▸ **What needs to be done**: Copy the data below verbatim, leaving no line out.

──────── Data to process

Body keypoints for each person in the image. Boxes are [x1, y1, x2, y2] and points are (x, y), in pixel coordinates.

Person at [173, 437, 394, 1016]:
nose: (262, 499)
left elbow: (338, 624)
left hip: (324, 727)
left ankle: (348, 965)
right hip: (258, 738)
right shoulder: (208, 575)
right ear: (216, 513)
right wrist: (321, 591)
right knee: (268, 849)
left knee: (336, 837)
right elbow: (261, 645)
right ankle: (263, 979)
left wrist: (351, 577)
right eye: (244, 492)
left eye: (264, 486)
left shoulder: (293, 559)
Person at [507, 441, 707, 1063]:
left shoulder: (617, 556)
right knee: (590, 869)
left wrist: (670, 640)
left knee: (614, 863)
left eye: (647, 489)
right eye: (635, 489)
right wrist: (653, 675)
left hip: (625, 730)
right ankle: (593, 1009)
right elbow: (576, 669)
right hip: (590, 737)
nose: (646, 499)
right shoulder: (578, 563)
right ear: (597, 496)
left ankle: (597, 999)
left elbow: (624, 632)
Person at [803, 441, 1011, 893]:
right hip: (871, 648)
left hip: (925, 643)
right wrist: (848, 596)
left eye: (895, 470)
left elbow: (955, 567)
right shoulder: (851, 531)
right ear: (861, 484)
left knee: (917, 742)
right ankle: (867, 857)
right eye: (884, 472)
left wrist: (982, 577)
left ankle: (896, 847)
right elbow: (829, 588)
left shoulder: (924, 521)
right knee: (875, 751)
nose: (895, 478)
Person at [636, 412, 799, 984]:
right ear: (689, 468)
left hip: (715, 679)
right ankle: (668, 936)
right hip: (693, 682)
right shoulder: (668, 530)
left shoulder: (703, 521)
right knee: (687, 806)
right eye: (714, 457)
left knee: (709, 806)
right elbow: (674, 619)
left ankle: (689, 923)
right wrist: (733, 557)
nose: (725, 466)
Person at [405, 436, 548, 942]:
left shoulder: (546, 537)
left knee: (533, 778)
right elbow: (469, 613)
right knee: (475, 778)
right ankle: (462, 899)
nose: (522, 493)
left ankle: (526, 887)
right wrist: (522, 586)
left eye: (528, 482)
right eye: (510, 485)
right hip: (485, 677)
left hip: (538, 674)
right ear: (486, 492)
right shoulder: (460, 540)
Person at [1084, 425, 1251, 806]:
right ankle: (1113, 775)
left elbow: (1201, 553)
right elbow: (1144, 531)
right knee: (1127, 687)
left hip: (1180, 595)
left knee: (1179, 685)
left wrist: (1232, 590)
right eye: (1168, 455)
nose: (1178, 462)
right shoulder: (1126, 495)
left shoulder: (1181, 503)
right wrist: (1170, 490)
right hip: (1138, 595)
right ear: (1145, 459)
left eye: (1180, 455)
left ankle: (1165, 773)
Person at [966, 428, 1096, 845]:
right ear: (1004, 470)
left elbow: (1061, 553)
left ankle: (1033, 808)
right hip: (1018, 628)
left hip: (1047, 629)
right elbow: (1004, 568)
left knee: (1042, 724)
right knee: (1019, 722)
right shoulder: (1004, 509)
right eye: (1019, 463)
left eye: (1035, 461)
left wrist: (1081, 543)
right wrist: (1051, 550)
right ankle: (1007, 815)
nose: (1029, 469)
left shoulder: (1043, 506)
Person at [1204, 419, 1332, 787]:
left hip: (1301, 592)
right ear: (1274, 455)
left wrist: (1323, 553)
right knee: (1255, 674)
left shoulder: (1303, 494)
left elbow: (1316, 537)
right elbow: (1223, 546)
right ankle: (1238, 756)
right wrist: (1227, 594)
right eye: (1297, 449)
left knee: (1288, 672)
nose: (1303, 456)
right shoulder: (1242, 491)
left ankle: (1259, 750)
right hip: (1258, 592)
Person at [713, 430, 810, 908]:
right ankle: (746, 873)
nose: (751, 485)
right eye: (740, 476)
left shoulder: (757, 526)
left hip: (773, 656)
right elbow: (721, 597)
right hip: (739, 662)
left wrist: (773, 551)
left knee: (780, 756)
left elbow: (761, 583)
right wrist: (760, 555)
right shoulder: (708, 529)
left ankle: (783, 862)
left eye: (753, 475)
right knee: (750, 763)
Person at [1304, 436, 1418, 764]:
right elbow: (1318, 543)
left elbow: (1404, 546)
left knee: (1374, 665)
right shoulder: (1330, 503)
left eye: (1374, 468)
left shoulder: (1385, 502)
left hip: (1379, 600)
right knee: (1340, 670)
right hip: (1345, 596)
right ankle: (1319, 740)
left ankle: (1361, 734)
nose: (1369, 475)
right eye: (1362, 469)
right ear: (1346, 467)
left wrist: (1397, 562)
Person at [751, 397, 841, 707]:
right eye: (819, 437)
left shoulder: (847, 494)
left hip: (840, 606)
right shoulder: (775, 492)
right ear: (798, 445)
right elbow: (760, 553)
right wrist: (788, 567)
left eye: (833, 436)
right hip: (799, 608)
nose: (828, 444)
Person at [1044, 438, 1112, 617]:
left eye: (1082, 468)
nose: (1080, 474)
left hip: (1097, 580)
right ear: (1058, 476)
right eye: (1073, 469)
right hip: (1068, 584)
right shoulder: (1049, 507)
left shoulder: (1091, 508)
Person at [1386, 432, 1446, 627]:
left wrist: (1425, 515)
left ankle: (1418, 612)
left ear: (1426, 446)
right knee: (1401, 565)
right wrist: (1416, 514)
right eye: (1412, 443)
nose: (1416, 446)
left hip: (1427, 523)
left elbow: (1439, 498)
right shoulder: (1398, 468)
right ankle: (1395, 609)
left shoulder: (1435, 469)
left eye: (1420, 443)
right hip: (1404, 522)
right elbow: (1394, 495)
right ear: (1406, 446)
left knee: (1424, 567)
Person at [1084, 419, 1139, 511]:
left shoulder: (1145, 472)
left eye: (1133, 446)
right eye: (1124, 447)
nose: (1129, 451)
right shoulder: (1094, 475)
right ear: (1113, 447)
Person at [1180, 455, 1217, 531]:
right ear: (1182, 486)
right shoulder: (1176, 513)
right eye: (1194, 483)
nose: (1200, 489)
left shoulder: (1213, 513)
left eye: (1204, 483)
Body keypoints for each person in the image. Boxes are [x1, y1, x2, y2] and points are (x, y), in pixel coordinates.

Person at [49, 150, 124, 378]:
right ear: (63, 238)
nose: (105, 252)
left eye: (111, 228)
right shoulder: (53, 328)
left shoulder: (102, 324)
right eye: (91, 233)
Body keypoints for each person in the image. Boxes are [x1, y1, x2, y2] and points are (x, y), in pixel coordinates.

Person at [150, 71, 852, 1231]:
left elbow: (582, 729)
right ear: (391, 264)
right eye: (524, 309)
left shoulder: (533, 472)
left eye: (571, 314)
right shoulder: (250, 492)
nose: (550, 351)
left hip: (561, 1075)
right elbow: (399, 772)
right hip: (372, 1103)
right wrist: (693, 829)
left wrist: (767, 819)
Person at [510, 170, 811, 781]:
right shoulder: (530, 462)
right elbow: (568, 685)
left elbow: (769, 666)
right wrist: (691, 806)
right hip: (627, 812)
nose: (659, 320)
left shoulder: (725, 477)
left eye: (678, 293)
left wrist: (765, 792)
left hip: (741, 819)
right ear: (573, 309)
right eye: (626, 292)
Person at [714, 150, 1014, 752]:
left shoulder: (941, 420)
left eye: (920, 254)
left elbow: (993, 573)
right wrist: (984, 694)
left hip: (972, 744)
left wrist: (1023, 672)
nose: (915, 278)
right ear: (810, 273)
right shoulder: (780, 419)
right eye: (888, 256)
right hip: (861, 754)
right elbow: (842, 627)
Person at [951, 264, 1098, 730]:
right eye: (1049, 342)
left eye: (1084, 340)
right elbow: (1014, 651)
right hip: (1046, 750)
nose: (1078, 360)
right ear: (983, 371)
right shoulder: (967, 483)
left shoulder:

────────────────

▸ **Response to this exercise**:
Body keypoints for each person in the image. Boxes are [x1, y1, x2, y2] and points are (x, y), in pixel coordinates.

Person at [173, 437, 394, 1016]:
nose: (262, 499)
left elbow: (338, 624)
left hip: (324, 727)
left ankle: (348, 965)
right hip: (258, 738)
right shoulder: (208, 575)
right ear: (216, 513)
right wrist: (321, 591)
right knee: (268, 849)
left knee: (336, 837)
right elbow: (261, 645)
right ankle: (263, 979)
left wrist: (351, 577)
right eye: (244, 492)
left eye: (264, 486)
left shoulder: (293, 559)
Person at [507, 441, 707, 1063]:
left shoulder: (617, 556)
right knee: (590, 869)
left wrist: (670, 640)
left knee: (614, 863)
left eye: (647, 489)
right eye: (635, 489)
right wrist: (653, 675)
left hip: (625, 730)
right ankle: (593, 1009)
right elbow: (576, 669)
right hip: (590, 737)
nose: (646, 499)
right shoulder: (578, 563)
right ear: (597, 496)
left ankle: (597, 999)
left elbow: (624, 632)
Person at [803, 441, 1011, 893]:
right hip: (871, 648)
left hip: (925, 643)
right wrist: (848, 596)
left eye: (895, 470)
left elbow: (955, 567)
right shoulder: (851, 531)
right ear: (861, 484)
left knee: (917, 742)
right ankle: (867, 857)
right eye: (884, 472)
left wrist: (982, 577)
left ankle: (896, 847)
right elbow: (829, 588)
left shoulder: (924, 521)
right knee: (875, 751)
nose: (895, 478)
Person at [636, 412, 799, 984]:
right ear: (689, 468)
left hip: (715, 679)
right ankle: (668, 936)
right hip: (693, 682)
right shoulder: (668, 530)
left shoulder: (703, 521)
right knee: (687, 806)
right eye: (714, 457)
left knee: (709, 806)
right elbow: (674, 619)
left ankle: (689, 923)
right wrist: (733, 557)
nose: (725, 466)
Person at [405, 436, 548, 942]:
left shoulder: (546, 537)
left knee: (533, 778)
right elbow: (469, 613)
right knee: (475, 778)
right ankle: (462, 899)
nose: (522, 493)
left ankle: (526, 887)
right wrist: (522, 586)
left eye: (528, 482)
right eye: (510, 485)
right hip: (485, 677)
left hip: (538, 674)
right ear: (486, 492)
right shoulder: (460, 540)
Person at [1084, 425, 1251, 806]:
right ankle: (1113, 775)
left elbow: (1201, 553)
right elbow: (1144, 531)
right knee: (1127, 687)
left hip: (1180, 595)
left knee: (1179, 685)
left wrist: (1232, 590)
right eye: (1168, 455)
nose: (1178, 462)
right shoulder: (1126, 495)
left shoulder: (1181, 503)
right wrist: (1170, 490)
right hip: (1138, 595)
right ear: (1145, 459)
left eye: (1180, 455)
left ankle: (1165, 773)
Person at [966, 428, 1096, 845]:
right ear: (1004, 470)
left elbow: (1061, 553)
left ankle: (1033, 808)
right hip: (1018, 628)
left hip: (1047, 629)
right elbow: (1004, 568)
left knee: (1042, 724)
right knee: (1019, 722)
right shoulder: (1004, 509)
right eye: (1019, 463)
left eye: (1035, 461)
left wrist: (1081, 543)
right wrist: (1051, 550)
right ankle: (1007, 815)
nose: (1029, 469)
left shoulder: (1043, 506)
Person at [1204, 419, 1332, 787]:
left hip: (1301, 592)
right ear: (1274, 455)
left wrist: (1323, 553)
right knee: (1255, 674)
left shoulder: (1303, 494)
left elbow: (1316, 537)
right elbow: (1223, 546)
right ankle: (1238, 756)
right wrist: (1227, 594)
right eye: (1297, 449)
left knee: (1288, 672)
nose: (1303, 456)
right shoulder: (1242, 491)
left ankle: (1259, 750)
right hip: (1258, 592)
Person at [713, 430, 810, 908]:
right ankle: (746, 873)
nose: (751, 485)
right eye: (740, 476)
left shoulder: (757, 526)
left hip: (773, 656)
right elbow: (721, 597)
right hip: (739, 662)
left wrist: (773, 551)
left knee: (780, 756)
left elbow: (761, 583)
right wrist: (760, 555)
right shoulder: (708, 529)
left ankle: (783, 862)
left eye: (753, 475)
right knee: (750, 763)
Person at [1304, 436, 1418, 764]:
right elbow: (1318, 543)
left elbow: (1404, 546)
left knee: (1374, 665)
right shoulder: (1330, 503)
left eye: (1374, 468)
left shoulder: (1385, 502)
left hip: (1379, 600)
right knee: (1340, 670)
right hip: (1345, 596)
right ankle: (1319, 740)
left ankle: (1361, 734)
nose: (1369, 475)
right eye: (1362, 469)
right ear: (1346, 467)
left wrist: (1397, 562)
Person at [751, 397, 841, 707]:
right eye: (819, 437)
left shoulder: (847, 494)
left hip: (840, 606)
right shoulder: (775, 492)
right ear: (798, 445)
right elbow: (760, 553)
right wrist: (788, 567)
left eye: (833, 436)
right hip: (799, 608)
nose: (828, 444)
Person at [1044, 438, 1112, 617]:
left eye: (1082, 468)
nose: (1080, 474)
left hip: (1097, 580)
right ear: (1058, 476)
right eye: (1073, 469)
right hip: (1068, 584)
right shoulder: (1049, 507)
left shoulder: (1091, 508)
Person at [1386, 432, 1446, 627]:
left wrist: (1425, 515)
left ankle: (1418, 612)
left ear: (1426, 446)
right knee: (1401, 565)
right wrist: (1416, 514)
right eye: (1412, 443)
nose: (1416, 446)
left hip: (1427, 523)
left elbow: (1439, 498)
right shoulder: (1398, 468)
right ankle: (1395, 609)
left shoulder: (1435, 469)
left eye: (1420, 443)
right hip: (1404, 522)
right elbow: (1394, 495)
right ear: (1406, 446)
left knee: (1424, 567)
Person at [1084, 419, 1139, 511]:
left shoulder: (1145, 472)
left eye: (1133, 446)
right eye: (1124, 447)
nose: (1129, 451)
right shoulder: (1094, 475)
right ear: (1113, 447)
Person at [1180, 455, 1217, 531]:
right ear: (1182, 486)
right shoulder: (1176, 513)
right eye: (1194, 483)
nose: (1200, 489)
left shoulder: (1213, 513)
left eye: (1204, 483)
Body keypoints for each person in the image. Boxes are [x1, y1, x2, y2] and points are (x, y), in pixel coordinates.

Person at [49, 150, 124, 378]:
right ear: (63, 238)
nose: (105, 252)
left eye: (111, 228)
right shoulder: (53, 328)
left shoulder: (102, 324)
right eye: (91, 233)
Body keypoints for each person in the image. Boxes are [x1, y1, x2, y2] and points are (x, y), in pixel coordinates.

Person at [150, 71, 852, 1231]:
left elbow: (582, 729)
right ear: (391, 264)
right eye: (524, 309)
left shoulder: (533, 472)
left eye: (571, 314)
right shoulder: (250, 492)
nose: (550, 351)
left hip: (561, 1075)
right elbow: (399, 772)
right hip: (372, 1103)
right wrist: (693, 829)
left wrist: (767, 819)
Person at [510, 170, 811, 781]:
right shoulder: (530, 462)
right elbow: (568, 685)
left elbow: (769, 666)
right wrist: (691, 806)
right hip: (627, 812)
nose: (659, 320)
left shoulder: (725, 477)
left eye: (678, 293)
left wrist: (765, 792)
left hip: (741, 819)
right ear: (573, 309)
right eye: (626, 292)
Person at [714, 150, 1014, 752]:
left shoulder: (941, 420)
left eye: (920, 254)
left elbow: (993, 573)
right wrist: (984, 694)
left hip: (972, 744)
left wrist: (1023, 672)
nose: (915, 278)
right ear: (810, 273)
right shoulder: (780, 419)
right eye: (888, 256)
right hip: (861, 754)
right elbow: (842, 627)
Person at [951, 264, 1098, 730]:
right eye: (1049, 342)
left eye: (1084, 340)
right elbow: (1014, 651)
right hip: (1046, 750)
nose: (1078, 360)
right ear: (983, 371)
right shoulder: (967, 483)
left shoulder:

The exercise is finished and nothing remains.